E’ estate e si muore dal caldo. Espressione abusata, ma accettabile, finché le persone, dal caldo, non cominciano a morirci davvero. E’ quello che anche quest’anno sta succedendo in Francia, in nord e sud-america, in Asia e qualche volta anche in Italia.
I mass media alternano posizioni allarmistiche a richiami alla normalità e il cittadino non sa più cosa pensare. Siamo in una situazione ordinaria o straordinaria? Ricordare il caldo, si sa, è difficile e mia nonna, ogni anno, mi assicura che lei, un estate così calda, in vita sua non l’ha mai vissuta…
Chi scrive è quindi scettico sugli allarmismi legati alle estati più calde del secolo e agli inverni più freddi, più piovosi, più nevosi… al massimo li trovo più noiosi.

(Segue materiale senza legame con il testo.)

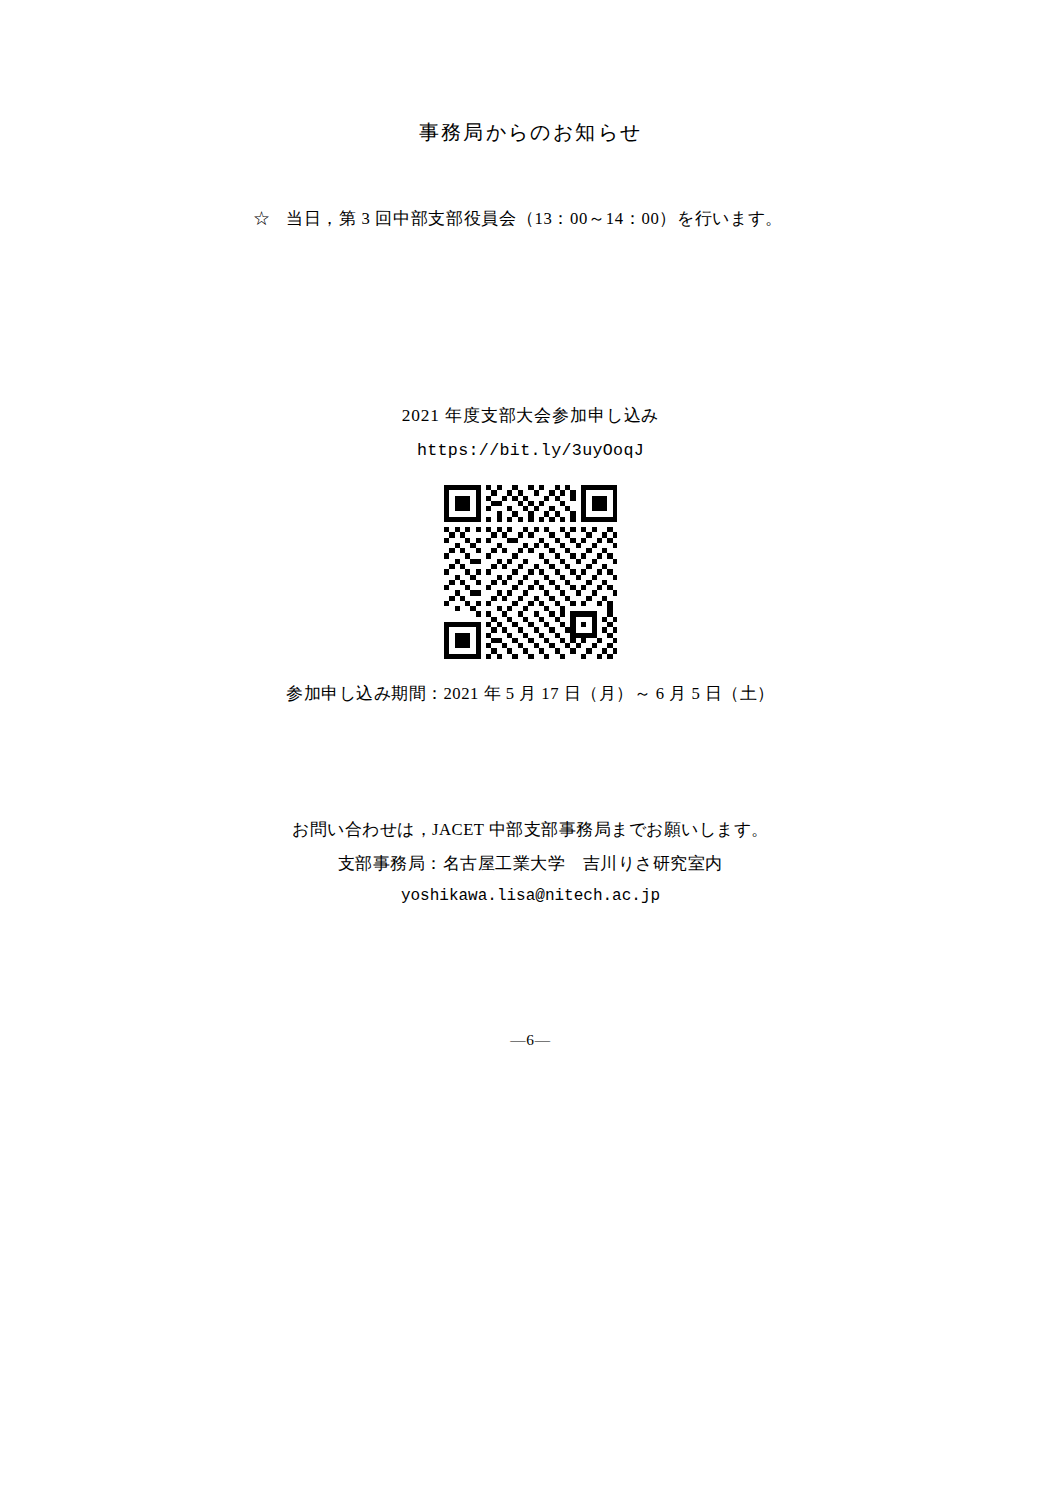事務局からのお知らせ
☆当日，第 3 回中部支部役員会（13：00～14：00）を行います。
2021 年度支部大会参加申し込み
https://bit.ly/3uyOoqJ
参加申し込み期間：2021 年 5 月 17 日（月）～ 6 月 5 日（土）
お問い合わせは，JACET 中部支部事務局までお願いします。
支部事務局：名古屋工業大学　吉川りさ研究室内
yoshikawa.lisa@nitech.ac.jp
—6—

Per lo stesso motivo, quindi, invito il lettore a leggere un articolo scritto qualche tempo da una collega su questo stesso tema (L'inverno piu' freddo degli ultimi 1000 anni...).
Però… Però è innegabile che qualcosa sta succedendo. Se è vero, che fin da bambino ricordo mio zio allarmato per la siccità (e per il divieto di bagnare le piante) e anche vero che ieri sera, osservando le immagini delle cascate brasiliane senza acqua, sono rimasto negativamente colpito.
Allo stesso modo, bisogna ammettere, che al di là dell’allarmismo sciocco dei media, qualcosa sta veramente cambiando e anche molto, troppo, rapidamente.
Come tutti sanno, non esistono più le mezze stagioni. Queste si narrano nei libri di storia e chi, come me, è nato alla fine degli anni ’70 fatica ad immaginarle queste mezze stagioni.
Ma è innegabile che la situazione climatica sta diventando sempre più insostenibile. Le americhe negli ultimi anni hanno avuto un aumento impressionante di uragani, tifoni incendi, siccità e altre devastazioni di origine climatica.
I nostri mari si stanno riempiendo di pesci tropicali. Le correnti dei mari del nord rischiano di cambiare, sconvolgendo così l’intero pianeta. In Inghilterra e in Irlanda stanno scoprendo cosa sono i costumi da bagno e il caldo.
Insomma, questo povero pianeta il tanto vituperato effetto serra lo sta sconvolgendo per davvero.
Ovviamente, gli Stati Uniti e Bush continuano a negare ogni evidenza e ad inquinare a più non posso. Ovviamente in Cina e in India il “progresso” è inarrestabile e su questo, milioni di cinesi si stanno immolando, tra aria veramente irrespirabile, tossine e malattie conseguenti.
Ma le colpe non vanno cercate solo nei paesi lontani. Noi, i saggi, gli antichi, gli europei, che dovremmo dare l’esempio, il più delle volte, come dementi, preferiamo seguire il loro di esempio. Quello degli americani. E così… e così negli ultimi anni milioni di italiani hanno improvvisamente deciso che non possono rinunciare al condizionatore d’aria. Certo, con questo caldo!
Peccato che il caldo crescente (se veramente sta crescendo) è legato all’inquinamento e i condizionatori siano, direttamente e indirettamente, tra i maggiori fattori di inquinamento.
Non si vuole condannare l’ufficio che ha installato il condizionatore per rendere la vita dei propri lavoratori più umana. Quello è ancora sostenibile. Ma il fatto che milioni di persone decidano di installare il condizionatore nella propria abitazione è il tipico comportamento dei lemmings, simpatici animaletti che, a un certo punto, decidono di suicidarsi in massa.
Quindi la strada che abbiamo intrapreso è questa: odiamo il caldo e temiamo i black out. Quindi facciamo il possibile per contribuire ad un ulteriore innalzamento della temperatura e dei consumi (i condizionatori consumano tantissima energia elettrica, costringendoci ad importarla da altri paesi e a incentivare l’utilizzo di petrolio, carbone e altre simpatiche fonti di inquinamento).
Quindi, invece di lamentarci sempre e di accusare gli americani, i cinesi, la borghesia, il comunismo o la sfiga, potremmo cominciare a spegnere in condizionatori quando non indispensabili e a spendere quei soldi per installare in casa sistemi che isolino dal caldo o per trascorrere qualche giorno in una località più fresca. Ovviamente, spostandoci in treno.